Page-level text extractions —
****************

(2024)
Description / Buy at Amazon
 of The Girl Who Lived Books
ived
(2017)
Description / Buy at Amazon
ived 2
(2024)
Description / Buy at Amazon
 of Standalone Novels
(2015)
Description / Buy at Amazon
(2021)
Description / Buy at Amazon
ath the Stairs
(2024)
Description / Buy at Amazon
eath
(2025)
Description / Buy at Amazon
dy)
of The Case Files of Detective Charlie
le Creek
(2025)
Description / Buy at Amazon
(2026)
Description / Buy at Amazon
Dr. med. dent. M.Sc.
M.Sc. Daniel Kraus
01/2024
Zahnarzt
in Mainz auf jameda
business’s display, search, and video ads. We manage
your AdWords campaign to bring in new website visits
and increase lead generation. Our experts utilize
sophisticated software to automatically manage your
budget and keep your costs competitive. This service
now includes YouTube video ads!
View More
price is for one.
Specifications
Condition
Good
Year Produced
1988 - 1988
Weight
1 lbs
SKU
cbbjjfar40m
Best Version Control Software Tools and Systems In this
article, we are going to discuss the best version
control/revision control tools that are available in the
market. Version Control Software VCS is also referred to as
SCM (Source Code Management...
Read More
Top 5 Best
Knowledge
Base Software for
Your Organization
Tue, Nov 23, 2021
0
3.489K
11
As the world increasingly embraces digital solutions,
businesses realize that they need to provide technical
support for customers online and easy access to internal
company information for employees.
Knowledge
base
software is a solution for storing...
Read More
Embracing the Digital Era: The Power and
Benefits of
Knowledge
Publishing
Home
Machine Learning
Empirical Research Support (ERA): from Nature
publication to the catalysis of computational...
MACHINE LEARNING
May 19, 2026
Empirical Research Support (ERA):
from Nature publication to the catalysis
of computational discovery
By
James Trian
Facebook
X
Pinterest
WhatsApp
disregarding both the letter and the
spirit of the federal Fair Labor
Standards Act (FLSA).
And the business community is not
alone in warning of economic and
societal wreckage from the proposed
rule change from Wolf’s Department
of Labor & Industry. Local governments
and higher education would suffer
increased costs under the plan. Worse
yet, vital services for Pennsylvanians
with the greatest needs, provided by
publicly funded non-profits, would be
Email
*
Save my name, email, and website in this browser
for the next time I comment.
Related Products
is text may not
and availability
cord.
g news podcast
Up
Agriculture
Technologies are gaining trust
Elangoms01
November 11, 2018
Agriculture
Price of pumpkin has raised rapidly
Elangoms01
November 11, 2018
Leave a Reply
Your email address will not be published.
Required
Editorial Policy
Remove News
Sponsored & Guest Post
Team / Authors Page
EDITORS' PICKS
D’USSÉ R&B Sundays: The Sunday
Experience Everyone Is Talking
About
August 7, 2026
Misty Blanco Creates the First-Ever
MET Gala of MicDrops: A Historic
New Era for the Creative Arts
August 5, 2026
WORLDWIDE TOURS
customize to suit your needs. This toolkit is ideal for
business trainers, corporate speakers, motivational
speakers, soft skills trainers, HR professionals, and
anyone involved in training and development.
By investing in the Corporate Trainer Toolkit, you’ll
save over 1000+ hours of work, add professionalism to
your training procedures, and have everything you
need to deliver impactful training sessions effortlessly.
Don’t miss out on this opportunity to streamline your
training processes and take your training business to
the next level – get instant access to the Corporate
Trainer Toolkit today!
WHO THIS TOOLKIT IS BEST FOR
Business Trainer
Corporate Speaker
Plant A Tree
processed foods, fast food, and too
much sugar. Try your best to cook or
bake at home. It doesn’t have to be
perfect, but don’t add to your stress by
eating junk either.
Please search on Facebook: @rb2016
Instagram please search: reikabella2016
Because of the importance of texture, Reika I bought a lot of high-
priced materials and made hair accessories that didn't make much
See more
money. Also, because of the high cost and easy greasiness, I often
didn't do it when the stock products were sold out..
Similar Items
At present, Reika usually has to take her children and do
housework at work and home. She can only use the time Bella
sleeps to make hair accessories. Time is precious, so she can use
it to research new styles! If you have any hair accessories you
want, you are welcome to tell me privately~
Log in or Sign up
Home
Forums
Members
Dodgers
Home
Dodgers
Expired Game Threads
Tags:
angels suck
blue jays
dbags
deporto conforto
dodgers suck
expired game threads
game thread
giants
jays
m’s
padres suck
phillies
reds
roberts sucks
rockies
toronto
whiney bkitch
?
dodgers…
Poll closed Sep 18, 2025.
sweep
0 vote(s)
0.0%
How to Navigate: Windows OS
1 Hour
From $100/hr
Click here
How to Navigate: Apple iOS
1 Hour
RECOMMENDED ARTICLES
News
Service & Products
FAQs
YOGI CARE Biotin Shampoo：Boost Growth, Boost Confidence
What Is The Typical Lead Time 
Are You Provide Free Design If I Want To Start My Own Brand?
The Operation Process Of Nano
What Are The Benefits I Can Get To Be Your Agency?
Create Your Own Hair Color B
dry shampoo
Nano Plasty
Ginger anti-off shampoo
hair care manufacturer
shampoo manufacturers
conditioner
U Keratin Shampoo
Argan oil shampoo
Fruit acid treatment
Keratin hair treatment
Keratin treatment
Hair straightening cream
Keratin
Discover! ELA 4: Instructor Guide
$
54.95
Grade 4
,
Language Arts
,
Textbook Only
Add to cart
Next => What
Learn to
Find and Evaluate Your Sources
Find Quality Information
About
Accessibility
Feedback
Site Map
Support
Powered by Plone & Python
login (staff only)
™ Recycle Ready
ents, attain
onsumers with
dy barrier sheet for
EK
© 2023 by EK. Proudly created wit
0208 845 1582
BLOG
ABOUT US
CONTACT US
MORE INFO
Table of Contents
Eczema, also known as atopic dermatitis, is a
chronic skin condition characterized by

****************

WORK TO BE COMPLETED — Write out every line from the records above, word for word.

EXERCISE RESPONSE —
(2024)
Description / Buy at Amazon
 of The Girl Who Lived Books
ived
(2017)
Description / Buy at Amazon
ived 2
(2024)
Description / Buy at Amazon
 of Standalone Novels
(2015)
Description / Buy at Amazon
(2021)
Description / Buy at Amazon
ath the Stairs
(2024)
Description / Buy at Amazon
eath
(2025)
Description / Buy at Amazon
dy)
of The Case Files of Detective Charlie
le Creek
(2025)
Description / Buy at Amazon
(2026)
Description / Buy at Amazon
Dr. med. dent. M.Sc.
M.Sc. Daniel Kraus
01/2024
Zahnarzt
in Mainz auf jameda
business’s display, search, and video ads. We manage
your AdWords campaign to bring in new website visits
and increase lead generation. Our experts utilize
sophisticated software to automatically manage your
budget and keep your costs competitive. This service
now includes YouTube video ads!
View More
price is for one.
Specifications
Condition
Good
Year Produced
1988 - 1988
Weight
1 lbs
SKU
cbbjjfar40m
Best Version Control Software Tools and Systems In this
article, we are going to discuss the best version
control/revision control tools that are available in the
market. Version Control Software VCS is also referred to as
SCM (Source Code Management...
Read More
Top 5 Best
Knowledge
Base Software for
Your Organization
Tue, Nov 23, 2021
0
3.489K
11
As the world increasingly embraces digital solutions,
businesses realize that they need to provide technical
support for customers online and easy access to internal
company information for employees.
Knowledge
base
software is a solution for storing...
Read More
Embracing the Digital Era: The Power and
Benefits of
Knowledge
Publishing
Home
Machine Learning
Empirical Research Support (ERA): from Nature
publication to the catalysis of computational...
MACHINE LEARNING
May 19, 2026
Empirical Research Support (ERA):
from Nature publication to the catalysis
of computational discovery
By
James Trian
Facebook
X
Pinterest
WhatsApp
disregarding both the letter and the
spirit of the federal Fair Labor
Standards Act (FLSA).
And the business community is not
alone in warning of economic and
societal wreckage from the proposed
rule change from Wolf’s Department
of Labor & Industry. Local governments
and higher education would suffer
increased costs under the plan. Worse
yet, vital services for Pennsylvanians
with the greatest needs, provided by
publicly funded non-profits, would be
Email
*
Save my name, email, and website in this browser
for the next time I comment.
Related Products
is text may not
and availability
cord.
g news podcast
Up
Agriculture
Technologies are gaining trust
Elangoms01
November 11, 2018
Agriculture
Price of pumpkin has raised rapidly
Elangoms01
November 11, 2018
Leave a Reply
Your email address will not be published.
Required
Editorial Policy
Remove News
Sponsored & Guest Post
Team / Authors Page
EDITORS' PICKS
D’USSÉ R&B Sundays: The Sunday
Experience Everyone Is Talking
About
August 7, 2026
Misty Blanco Creates the First-Ever
MET Gala of MicDrops: A Historic
New Era for the Creative Arts
August 5, 2026
WORLDWIDE TOURS
customize to suit your needs. This toolkit is ideal for
business trainers, corporate speakers, motivational
speakers, soft skills trainers, HR professionals, and
anyone involved in training and development.
By investing in the Corporate Trainer Toolkit, you’ll
save over 1000+ hours of work, add professionalism to
your training procedures, and have everything you
need to deliver impactful training sessions effortlessly.
Don’t miss out on this opportunity to streamline your
training processes and take your training business to
the next level – get instant access to the Corporate
Trainer Toolkit today!
WHO THIS TOOLKIT IS BEST FOR
Business Trainer
Corporate Speaker
Plant A Tree
processed foods, fast food, and too
much sugar. Try your best to cook or
bake at home. It doesn’t have to be
perfect, but don’t add to your stress by
eating junk either.
Please search on Facebook: @rb2016
Instagram please search: reikabella2016
Because of the importance of texture, Reika I bought a lot of high-
priced materials and made hair accessories that didn't make much
See more
money. Also, because of the high cost and easy greasiness, I often
didn't do it when the stock products were sold out..
Similar Items
At present, Reika usually has to take her children and do
housework at work and home. She can only use the time Bella
sleeps to make hair accessories. Time is precious, so she can use
it to research new styles! If you have any hair accessories you
want, you are welcome to tell me privately~
Log in or Sign up
Home
Forums
Members
Dodgers
Home
Dodgers
Expired Game Threads
Tags:
angels suck
blue jays
dbags
deporto conforto
dodgers suck
expired game threads
game thread
giants
jays
m’s
padres suck
phillies
reds
roberts sucks
rockies
toronto
whiney bkitch
?
dodgers…
Poll closed Sep 18, 2025.
sweep
0 vote(s)
0.0%
How to Navigate: Windows OS
1 Hour
From $100/hr
Click here
How to Navigate: Apple iOS
1 Hour
RECOMMENDED ARTICLES
News
Service & Products
FAQs
YOGI CARE Biotin Shampoo：Boost Growth, Boost Confidence
What Is The Typical Lead Time 
Are You Provide Free Design If I Want To Start My Own Brand?
The Operation Process Of Nano
What Are The Benefits I Can Get To Be Your Agency?
Create Your Own Hair Color B
dry shampoo
Nano Plasty
Ginger anti-off shampoo
hair care manufacturer
shampoo manufacturers
conditioner
U Keratin Shampoo
Argan oil shampoo
Fruit acid treatment
Keratin hair treatment
Keratin treatment
Hair straightening cream
Keratin
Discover! ELA 4: Instructor Guide
$
54.95
Grade 4
,
Language Arts
,
Textbook Only
Add to cart
Next => What
Learn to
Find and Evaluate Your Sources
Find Quality Information
About
Accessibility
Feedback
Site Map
Support
Powered by Plone & Python
login (staff only)
™ Recycle Ready
ents, attain
onsumers with
dy barrier sheet for
EK
© 2023 by EK. Proudly created wit
0208 845 1582
BLOG
ABOUT US
CONTACT US
MORE INFO
Table of Contents
Eczema, also known as atopic dermatitis, is a
chronic skin condition characterized by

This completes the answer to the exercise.